Australia's major abstract painter Yvonne Audette discusses her portrait of sculptor Robert Kippel.

Robert Klippel
Robert Klippel, 1979 David Moore. © Lisa, Michael, Matthew and Joshua Moore.

It was my dear friend Robert Klippel who first suggested I undertake a portrait for the 1980 Archibald Prize. Though I am primarily an abstract painter, I have always loved to draw from life, and I retorted 'Well, I'll only do it if I can paint you!' So that is how the painting of Bob, which I have recently gifted to the National Portrait Gallery, came into being.

As it turned out, the 1980 Archibald Prize was one of those rare occasions where no prize was awarded as the Trustees of the Art Gallery of New South Wales were unable to select a clear winner. I first met Robert Klippel in late 1956, when I had returned from Europe to visit my family in Sydney. My friend, teacher and mentor John Passmore introduced us, and we struck up a very good friendship instantly. Bob and I would discuss art constantly and our conversations would delve into a diverse range of artistic practices, including those of the ancient Egyptians and prehistoric peoples. We would look at the whole pattern of art and how it developed. Of course, we also had similar overseas experience in America and an interest in abstract expressionism. The basis of our friendship was art, and I would say quite honestly that Bob was the best person I have ever met in my life to talk with about art.

In my painting of Bob, I wanted to bring out the varying aspects of his complex nature. Bob was a very talkative, friendly and highly intelligent person, at times forthright, but with a very gentle and sweet personality He had a great kindness of heart and I remember fondly his kind offer to store all of my paintings free of charge when I was in a spot looking for studio space in the late 60s. At the same time there was a certain sadness to him, which I also attempted to capture. Besides being a very good thinker he was at times very tormented - he just couldn't accept some things as they were and he never felt he was good enough. Simultaneously I wanted to show his strength; he had a very stately quality, and an intense gaze.

Dataset:
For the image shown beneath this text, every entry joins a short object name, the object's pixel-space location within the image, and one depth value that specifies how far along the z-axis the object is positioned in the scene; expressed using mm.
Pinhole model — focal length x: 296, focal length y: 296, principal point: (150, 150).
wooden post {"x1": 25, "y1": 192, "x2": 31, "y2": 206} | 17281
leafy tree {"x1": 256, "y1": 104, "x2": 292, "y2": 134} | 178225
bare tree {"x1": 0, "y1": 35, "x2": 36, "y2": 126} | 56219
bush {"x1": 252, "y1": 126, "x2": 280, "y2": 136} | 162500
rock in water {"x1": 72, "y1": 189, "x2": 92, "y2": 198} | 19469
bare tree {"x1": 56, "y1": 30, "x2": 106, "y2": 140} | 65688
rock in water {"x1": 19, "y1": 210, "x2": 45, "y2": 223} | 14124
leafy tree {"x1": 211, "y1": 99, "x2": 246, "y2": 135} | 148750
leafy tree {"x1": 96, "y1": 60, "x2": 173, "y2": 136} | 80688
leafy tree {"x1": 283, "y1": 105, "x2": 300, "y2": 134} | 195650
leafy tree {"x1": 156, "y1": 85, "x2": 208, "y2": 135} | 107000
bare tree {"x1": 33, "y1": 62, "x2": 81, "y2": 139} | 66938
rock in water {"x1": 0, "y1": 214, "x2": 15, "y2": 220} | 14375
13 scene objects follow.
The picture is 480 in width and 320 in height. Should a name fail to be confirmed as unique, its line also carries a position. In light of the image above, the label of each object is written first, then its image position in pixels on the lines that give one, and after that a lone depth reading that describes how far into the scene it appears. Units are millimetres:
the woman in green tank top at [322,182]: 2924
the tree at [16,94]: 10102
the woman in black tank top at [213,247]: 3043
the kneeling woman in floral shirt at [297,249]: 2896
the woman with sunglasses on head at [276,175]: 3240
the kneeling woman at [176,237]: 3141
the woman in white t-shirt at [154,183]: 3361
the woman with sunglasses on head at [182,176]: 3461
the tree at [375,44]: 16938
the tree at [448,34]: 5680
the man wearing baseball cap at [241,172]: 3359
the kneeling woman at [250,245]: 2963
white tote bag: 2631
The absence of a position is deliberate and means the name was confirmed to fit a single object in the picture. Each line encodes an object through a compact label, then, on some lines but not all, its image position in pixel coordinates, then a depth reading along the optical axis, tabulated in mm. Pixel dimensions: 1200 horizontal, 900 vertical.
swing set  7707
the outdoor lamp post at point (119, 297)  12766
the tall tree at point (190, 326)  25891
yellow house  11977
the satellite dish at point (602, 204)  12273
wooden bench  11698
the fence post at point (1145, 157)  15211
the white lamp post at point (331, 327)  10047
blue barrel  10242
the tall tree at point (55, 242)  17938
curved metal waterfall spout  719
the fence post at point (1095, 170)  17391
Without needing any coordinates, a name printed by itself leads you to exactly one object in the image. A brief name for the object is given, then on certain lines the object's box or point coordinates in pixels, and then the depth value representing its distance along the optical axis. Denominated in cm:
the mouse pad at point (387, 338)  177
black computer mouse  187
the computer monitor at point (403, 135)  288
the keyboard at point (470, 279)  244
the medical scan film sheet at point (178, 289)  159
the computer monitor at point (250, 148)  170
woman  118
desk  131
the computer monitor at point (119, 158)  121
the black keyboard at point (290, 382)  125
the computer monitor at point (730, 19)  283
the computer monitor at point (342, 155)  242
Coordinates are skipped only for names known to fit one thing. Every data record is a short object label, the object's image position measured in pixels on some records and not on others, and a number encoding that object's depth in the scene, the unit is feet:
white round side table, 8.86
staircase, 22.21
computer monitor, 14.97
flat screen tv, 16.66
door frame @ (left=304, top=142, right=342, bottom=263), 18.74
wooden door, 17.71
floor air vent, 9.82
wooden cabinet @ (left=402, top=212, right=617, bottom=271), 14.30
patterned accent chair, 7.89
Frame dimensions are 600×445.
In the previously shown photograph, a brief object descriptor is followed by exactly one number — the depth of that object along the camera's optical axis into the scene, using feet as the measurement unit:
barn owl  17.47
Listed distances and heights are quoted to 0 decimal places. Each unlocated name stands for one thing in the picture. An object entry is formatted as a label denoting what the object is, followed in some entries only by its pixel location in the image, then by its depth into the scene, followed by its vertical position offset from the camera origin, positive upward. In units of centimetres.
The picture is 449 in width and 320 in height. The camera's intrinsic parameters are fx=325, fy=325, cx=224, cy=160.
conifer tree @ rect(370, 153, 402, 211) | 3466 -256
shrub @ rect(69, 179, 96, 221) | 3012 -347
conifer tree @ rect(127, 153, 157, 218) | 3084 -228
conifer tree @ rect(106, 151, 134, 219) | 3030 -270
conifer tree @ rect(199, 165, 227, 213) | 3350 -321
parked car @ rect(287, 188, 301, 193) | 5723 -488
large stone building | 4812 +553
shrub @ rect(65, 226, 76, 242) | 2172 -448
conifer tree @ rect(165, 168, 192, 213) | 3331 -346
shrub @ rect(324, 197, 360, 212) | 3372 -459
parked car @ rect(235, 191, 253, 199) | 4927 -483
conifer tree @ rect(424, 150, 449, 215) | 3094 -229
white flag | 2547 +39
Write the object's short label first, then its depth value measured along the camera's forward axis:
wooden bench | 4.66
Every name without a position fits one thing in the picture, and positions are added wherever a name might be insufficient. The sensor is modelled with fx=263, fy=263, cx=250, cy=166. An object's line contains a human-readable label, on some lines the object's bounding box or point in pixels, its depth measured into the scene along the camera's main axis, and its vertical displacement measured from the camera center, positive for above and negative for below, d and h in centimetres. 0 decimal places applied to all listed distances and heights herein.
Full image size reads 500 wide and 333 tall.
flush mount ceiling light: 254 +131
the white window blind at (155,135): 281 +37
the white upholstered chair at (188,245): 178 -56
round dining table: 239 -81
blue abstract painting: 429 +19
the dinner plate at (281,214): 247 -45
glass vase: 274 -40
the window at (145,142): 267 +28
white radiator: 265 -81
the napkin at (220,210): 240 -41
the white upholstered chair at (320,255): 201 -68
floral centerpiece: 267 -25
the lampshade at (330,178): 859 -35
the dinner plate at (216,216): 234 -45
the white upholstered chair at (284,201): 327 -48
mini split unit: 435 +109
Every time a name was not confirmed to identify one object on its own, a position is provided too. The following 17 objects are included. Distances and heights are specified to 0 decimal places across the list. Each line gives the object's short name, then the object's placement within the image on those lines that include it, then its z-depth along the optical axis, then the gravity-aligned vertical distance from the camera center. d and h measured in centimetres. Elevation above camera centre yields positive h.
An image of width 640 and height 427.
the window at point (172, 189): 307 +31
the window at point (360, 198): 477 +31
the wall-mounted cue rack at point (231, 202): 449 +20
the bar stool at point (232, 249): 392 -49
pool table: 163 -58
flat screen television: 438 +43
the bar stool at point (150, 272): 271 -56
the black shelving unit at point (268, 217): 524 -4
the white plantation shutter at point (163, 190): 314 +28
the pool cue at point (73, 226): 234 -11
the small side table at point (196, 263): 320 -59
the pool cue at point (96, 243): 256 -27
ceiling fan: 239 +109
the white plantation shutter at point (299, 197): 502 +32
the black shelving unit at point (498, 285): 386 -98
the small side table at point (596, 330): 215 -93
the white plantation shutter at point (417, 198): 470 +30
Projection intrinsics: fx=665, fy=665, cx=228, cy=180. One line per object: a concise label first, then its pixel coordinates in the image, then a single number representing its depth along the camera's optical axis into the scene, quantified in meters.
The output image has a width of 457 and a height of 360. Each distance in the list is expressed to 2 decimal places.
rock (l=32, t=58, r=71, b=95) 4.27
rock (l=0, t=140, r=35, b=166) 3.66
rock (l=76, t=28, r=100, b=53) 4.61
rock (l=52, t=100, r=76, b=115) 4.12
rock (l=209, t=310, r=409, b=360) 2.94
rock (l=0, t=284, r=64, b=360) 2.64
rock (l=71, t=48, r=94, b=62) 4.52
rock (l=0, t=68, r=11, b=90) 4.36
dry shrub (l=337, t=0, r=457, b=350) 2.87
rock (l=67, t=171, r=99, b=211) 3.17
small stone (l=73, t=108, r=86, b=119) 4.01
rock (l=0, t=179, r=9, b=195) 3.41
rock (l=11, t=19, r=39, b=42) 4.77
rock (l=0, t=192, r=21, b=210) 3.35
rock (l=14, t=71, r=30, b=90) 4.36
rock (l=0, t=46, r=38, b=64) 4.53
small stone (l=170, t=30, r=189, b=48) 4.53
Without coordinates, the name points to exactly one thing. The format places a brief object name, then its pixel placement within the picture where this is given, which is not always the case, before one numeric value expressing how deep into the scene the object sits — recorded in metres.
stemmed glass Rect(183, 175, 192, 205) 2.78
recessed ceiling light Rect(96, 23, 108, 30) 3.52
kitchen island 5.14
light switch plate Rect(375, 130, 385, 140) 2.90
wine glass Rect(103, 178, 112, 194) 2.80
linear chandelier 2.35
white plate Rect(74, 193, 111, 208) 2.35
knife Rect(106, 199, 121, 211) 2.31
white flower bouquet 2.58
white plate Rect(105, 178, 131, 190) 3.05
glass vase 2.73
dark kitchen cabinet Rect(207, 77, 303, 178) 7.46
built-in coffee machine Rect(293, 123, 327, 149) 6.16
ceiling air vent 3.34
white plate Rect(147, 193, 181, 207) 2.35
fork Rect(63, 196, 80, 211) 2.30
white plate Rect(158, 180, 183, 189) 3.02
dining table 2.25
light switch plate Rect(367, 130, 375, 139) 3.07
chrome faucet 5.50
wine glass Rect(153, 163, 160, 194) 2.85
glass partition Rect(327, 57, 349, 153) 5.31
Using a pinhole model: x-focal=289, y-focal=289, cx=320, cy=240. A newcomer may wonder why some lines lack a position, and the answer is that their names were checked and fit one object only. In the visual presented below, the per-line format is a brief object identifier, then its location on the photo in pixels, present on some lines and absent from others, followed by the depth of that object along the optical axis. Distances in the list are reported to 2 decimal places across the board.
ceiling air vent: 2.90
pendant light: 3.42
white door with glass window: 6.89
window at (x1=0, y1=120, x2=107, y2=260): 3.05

Assigned task: Copy everything from "It was my dear" down to "came into being." in the passage on the Klippel portrait, substituting "close friend" for "dear friend".

Output of the exercise:
It was my close friend Robert Klippel who first suggested I undertake a portrait for the 1980 Archibald Prize. Though I am primarily an abstract painter, I have always loved to draw from life, and I retorted 'Well, I'll only do it if I can paint you!' So that is how the painting of Bob, which I have recently gifted to the National Portrait Gallery, came into being.